**The task:** Quote every line of the listing below verbatim, from start to finish, and leave the pictures out of your answer.

(Records for the task Opens)

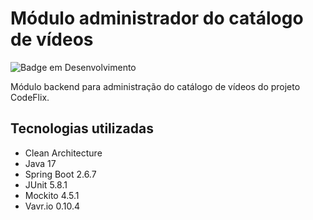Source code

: # Módulo administrador do catálogo de vídeos

![Badge em Desenvolvimento](http://img.shields.io/static/v1?label=STATUS&message=EM%20DESENVOLVIMENTO&color=GREEN&style=for-the-badge)

Módulo backend para administração do catálogo de vídeos do projeto CodeFlix.

## Tecnologias utilizadas

- Clean Architecture
- Java 17
- Spring Boot 2.6.7
- JUnit 5.8.1
- Mockito 4.5.1
- Vavr.io 0.10.4

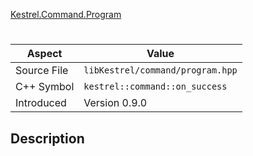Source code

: [Kestrel.Command.Program](index.md)
# 
| Aspect | Value |
| --- | --- |
| Source File | `libKestrel/command/program.hpp` |
| C++ Symbol | `kestrel::command::on_success` |
| Introduced | Version 0.9.0 |
## Description
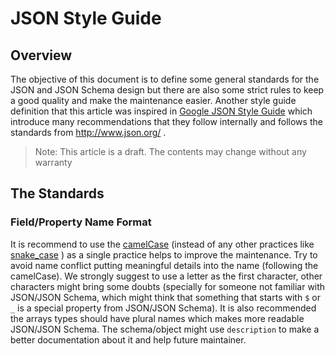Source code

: # JSON Style Guide

## Overview
The objective of this document is to define some general standards for the JSON and JSON Schema design but there are also some strict rules to keep a good quality and make the maintenance easier. Another style guide definition  that this article was inspired in [Google JSON Style Guide](https://google-styleguide.googlecode.com/svn/trunk/jsoncstyleguide.xml) which introduce many recommendations that they follow internally and follows the standards from http://www.json.org/ .
> Note: This article is a draft. The contents may change without any warranty

## The Standards

### Field/Property Name Format
 It is recommend to use the [camelCase](https://en.wikipedia.org/wiki/CamelCase) (instead of any other practices like [snake_case](https://en.wikipedia.org/wiki/Snake_case) ) as a single practice helps to improve the maintenance. Try to avoid name conflict putting meaningful details into the name (following the camelCase). We strongly suggest to use a letter as the first character, other characters might bring some doubts (specially for someone not familiar with JSON/JSON Schema, which might think that something that starts with `$` or `_` is a special property from JSON/JSON Schema). It is also recommended the arrays types should have plural names which makes more readable JSON/JSON Schema. The schema/object might use `description` to make a better documentation about it and help future maintainer.




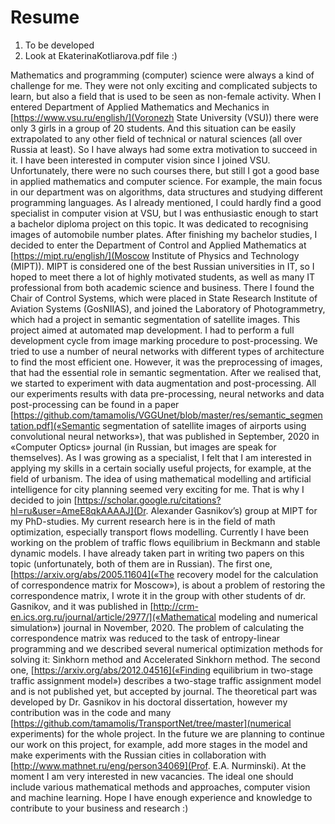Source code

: # Resume
1. To be developed
2. Look at EkaterinaKotliarova.pdf file :)

Mathematics and programming (computer) science were always a kind of challenge for me. They were not only exciting and complicated subjects to learn, but also a field that is used to be seen as non-female activity. When I entered Department of Applied Mathematics and Mechanics in [https://www.vsu.ru/english/](Voronezh State University (VSU)) there were only 3 girls in a group of 20 students. And this situation can be easily extrapolated to any other field of technical or natural sciences (all over Russia at least). So I have always had some extra motivation to succeed in it.
I have been interested in computer vision since I joined VSU. Unfortunately, there were no such courses there, but still I got a good base in applied mathematics and computer science. For example, the main focus in our department was on algorithms, data structures and studying different programming languages. As I already mentioned, I could hardly find a good specialist in computer vision at VSU, but I was enthusiastic enough to start a bachelor diploma project on this topic. It was dedicated to recognising images of automobile number plates.
After finishing my bachelor studies, I decided to enter the Department of Control and Applied Mathematics at [https://mipt.ru/english/](Moscow Institute of Physics and Technology (MIPT)). MIPT is considered one of the best Russian universities in IT, so I hoped to meet there a lot of highly motivated students, as well as many IT professional from both academic science and business. There I found the Chair of Control Systems, which were placed in State Research Institute of Aviation Systems
(GosNIIAS), and joined the Laboratory of Photogrammetry, which had a project in semantic segmentation of satellite images. This project aimed at automated map development. I had to perform a full development cycle from image marking procedure to post-processing. We tried to use a number of neural networks with different types of architecture to find the most efficient one. However, it was the preprocessing of images, that had the essential role in semantic segmentation. After we realised that, we started to experiment with data augmentation and post-processing. All our experiments results with data pre-processing, neural networks and data post-processing can be found in a paper [https://github.com/tamamolis/VGGUnet/blob/master/res/semantic_segmentation.pdf](«Semantic segmentation of satellite images of airports using convolutional neural networks»), that was published in September, 2020 in «Computer Optics» journal (in Russian, but images are speak for themselves).
As I was growing as a specialist, I felt that I am interested in applying my skills in a certain socially useful projects, for example, at the field of urbanism. The idea of using mathematical modelling and artificial intelligence for city planning seemed very exciting for me. That is why I decided to join [https://scholar.google.ru/citations?hl=ru&user=AmeE8qkAAAAJ](Dr. Alexander Gasnikov’s) group at MIPT for my PhD-studies. My current research here is in the field of math optimization, especially transport flows modelling. Currently I have been working on the problem of traffic flows equilibrium in Beckmann and stable dynamic models. I have already taken part in writing two papers on this topic (unfortunately, both of them are in Russian). The first one, [https://arxiv.org/abs/2005.11604](«The recovery model for the calculation of correspondence matrix for Moscow»), is about a problem of restoring the correspondence matrix, I wrote it in the group with other students of dr. Gasnikov, and it was published in [http://crm-en.ics.org.ru/journal/article/2977/](«Mathematical modeling and numerical simulation») journal in November, 2020. The problem of calculating the correspondence matrix was reduced to the task of entropy-linear programming and we described several numerical optimization methods for solving it: Sinkhorn method and Accelerated Sinkhorn method. The second one, [https://arxiv.org/abs/2012.04516](«Finding equilibrium in two-stage traffic assignment model») describes a two-stage traffic assignment model and is not published yet, but accepted by journal. The theoretical part was developed by Dr. Gasnikov in his doctoral dissertation, however my contribution was in the code and many [https://github.com/tamamolis/TransportNet/tree/master](numerical experiments) for the whole project. In the future we are planning to continue our work on this project, for example, add more stages in the model and make experiments with the Russian cities in collaboration with [http://www.mathnet.ru/eng/person34069](Prof. E.A. Nurminski).
At the moment I am very interested in new vacancies. The ideal one should include various mathematical methods and approaches, computer vision and machine learning. Hope I have enough experience and knowledge to contribute to your business and research :)
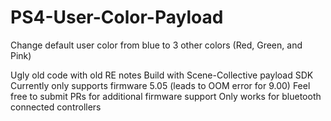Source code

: # PS4-User-Color-Payload
Change default user color from blue to 3 other colors (Red, Green, and Pink)

Ugly old code with old RE notes
Build with Scene-Collective payload SDK
Currently only supports firmware 5.05 (leads to OOM error for 9.00)
Feel free to submit PRs for additional firmware support
Only works for bluetooth connected controllers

(Records for the task Closes)

**Exercise solution:**
Source code

: # Módulo administrador do catálogo de vídeos

![Badge em Desenvolvimento](http://img.shields.io/static/v1?label=STATUS&message=EM%20DESENVOLVIMENTO&color=GREEN&style=for-the-badge)

Módulo backend para administração do catálogo de vídeos do projeto CodeFlix.

## Tecnologias utilizadas

- Clean Architecture
- Java 17
- Spring Boot 2.6.7
- JUnit 5.8.1
- Mockito 4.5.1
- Vavr.io 0.10.4

Source code

: [Kestrel.Command.Program](index.md)
# 
| Aspect | Value |
| --- | --- |
| Source File | `libKestrel/command/program.hpp` |
| C++ Symbol | `kestrel::command::on_success` |
| Introduced | Version 0.9.0 |
## Description
Source code

: # JSON Style Guide

## Overview
The objective of this document is to define some general standards for the JSON and JSON Schema design but there are also some strict rules to keep a good quality and make the maintenance easier. Another style guide definition  that this article was inspired in [Google JSON Style Guide](https://google-styleguide.googlecode.com/svn/trunk/jsoncstyleguide.xml) which introduce many recommendations that they follow internally and follows the standards from http://www.json.org/ .
> Note: This article is a draft. The contents may change without any warranty

## The Standards

### Field/Property Name Format
 It is recommend to use the [camelCase](https://en.wikipedia.org/wiki/CamelCase) (instead of any other practices like [snake_case](https://en.wikipedia.org/wiki/Snake_case) ) as a single practice helps to improve the maintenance. Try to avoid name conflict putting meaningful details into the name (following the camelCase). We strongly suggest to use a letter as the first character, other characters might bring some doubts (specially for someone not familiar with JSON/JSON Schema, which might think that something that starts with `$` or `_` is a special property from JSON/JSON Schema). It is also recommended the arrays types should have plural names which makes more readable JSON/JSON Schema. The schema/object might use `description` to make a better documentation about it and help future maintainer.




Source code

: # Resume
1. To be developed
2. Look at EkaterinaKotliarova.pdf file :)

Mathematics and programming (computer) science were always a kind of challenge for me. They were not only exciting and complicated subjects to learn, but also a field that is used to be seen as non-female activity. When I entered Department of Applied Mathematics and Mechanics in [https://www.vsu.ru/english/](Voronezh State University (VSU)) there were only 3 girls in a group of 20 students. And this situation can be easily extrapolated to any other field of technical or natural sciences (all over Russia at least). So I have always had some extra motivation to succeed in it.
I have been interested in computer vision since I joined VSU. Unfortunately, there were no such courses there, but still I got a good base in applied mathematics and computer science. For example, the main focus in our department was on algorithms, data structures and studying different programming languages. As I already mentioned, I could hardly find a good specialist in computer vision at VSU, but I was enthusiastic enough to start a bachelor diploma project on this topic. It was dedicated to recognising images of automobile number plates.
After finishing my bachelor studies, I decided to enter the Department of Control and Applied Mathematics at [https://mipt.ru/english/](Moscow Institute of Physics and Technology (MIPT)). MIPT is considered one of the best Russian universities in IT, so I hoped to meet there a lot of highly motivated students, as well as many IT professional from both academic science and business. There I found the Chair of Control Systems, which were placed in State Research Institute of Aviation Systems
(GosNIIAS), and joined the Laboratory of Photogrammetry, which had a project in semantic segmentation of satellite images. This project aimed at automated map development. I had to perform a full development cycle from image marking procedure to post-processing. We tried to use a number of neural networks with different types of architecture to find the most efficient one. However, it was the preprocessing of images, that had the essential role in semantic segmentation. After we realised that, we started to experiment with data augmentation and post-processing. All our experiments results with data pre-processing, neural networks and data post-processing can be found in a paper [https://github.com/tamamolis/VGGUnet/blob/master/res/semantic_segmentation.pdf](«Semantic segmentation of satellite images of airports using convolutional neural networks»), that was published in September, 2020 in «Computer Optics» journal (in Russian, but images are speak for themselves).
As I was growing as a specialist, I felt that I am interested in applying my skills in a certain socially useful projects, for example, at the field of urbanism. The idea of using mathematical modelling and artificial intelligence for city planning seemed very exciting for me. That is why I decided to join [https://scholar.google.ru/citations?hl=ru&user=AmeE8qkAAAAJ](Dr. Alexander Gasnikov’s) group at MIPT for my PhD-studies. My current research here is in the field of math optimization, especially transport flows modelling. Currently I have been working on the problem of traffic flows equilibrium in Beckmann and stable dynamic models. I have already taken part in writing two papers on this topic (unfortunately, both of them are in Russian). The first one, [https://arxiv.org/abs/2005.11604](«The recovery model for the calculation of correspondence matrix for Moscow»), is about a problem of restoring the correspondence matrix, I wrote it in the group with other students of dr. Gasnikov, and it was published in [http://crm-en.ics.org.ru/journal/article/2977/](«Mathematical modeling and numerical simulation») journal in November, 2020. The problem of calculating the correspondence matrix was reduced to the task of entropy-linear programming and we described several numerical optimization methods for solving it: Sinkhorn method and Accelerated Sinkhorn method. The second one, [https://arxiv.org/abs/2012.04516](«Finding equilibrium in two-stage traffic assignment model») describes a two-stage traffic assignment model and is not published yet, but accepted by journal. The theoretical part was developed by Dr. Gasnikov in his doctoral dissertation, however my contribution was in the code and many [https://github.com/tamamolis/TransportNet/tree/master](numerical experiments) for the whole project. In the future we are planning to continue our work on this project, for example, add more stages in the model and make experiments with the Russian cities in collaboration with [http://www.mathnet.ru/eng/person34069](Prof. E.A. Nurminski).
At the moment I am very interested in new vacancies. The ideal one should include various mathematical methods and approaches, computer vision and machine learning. Hope I have enough experience and knowledge to contribute to your business and research :)
Source code

: # PS4-User-Color-Payload
Change default user color from blue to 3 other colors (Red, Green, and Pink)

Ugly old code with old RE notes
Build with Scene-Collective payload SDK
Currently only supports firmware 5.05 (leads to OOM error for 9.00)
Feel free to submit PRs for additional firmware support
Only works for bluetooth connected controllers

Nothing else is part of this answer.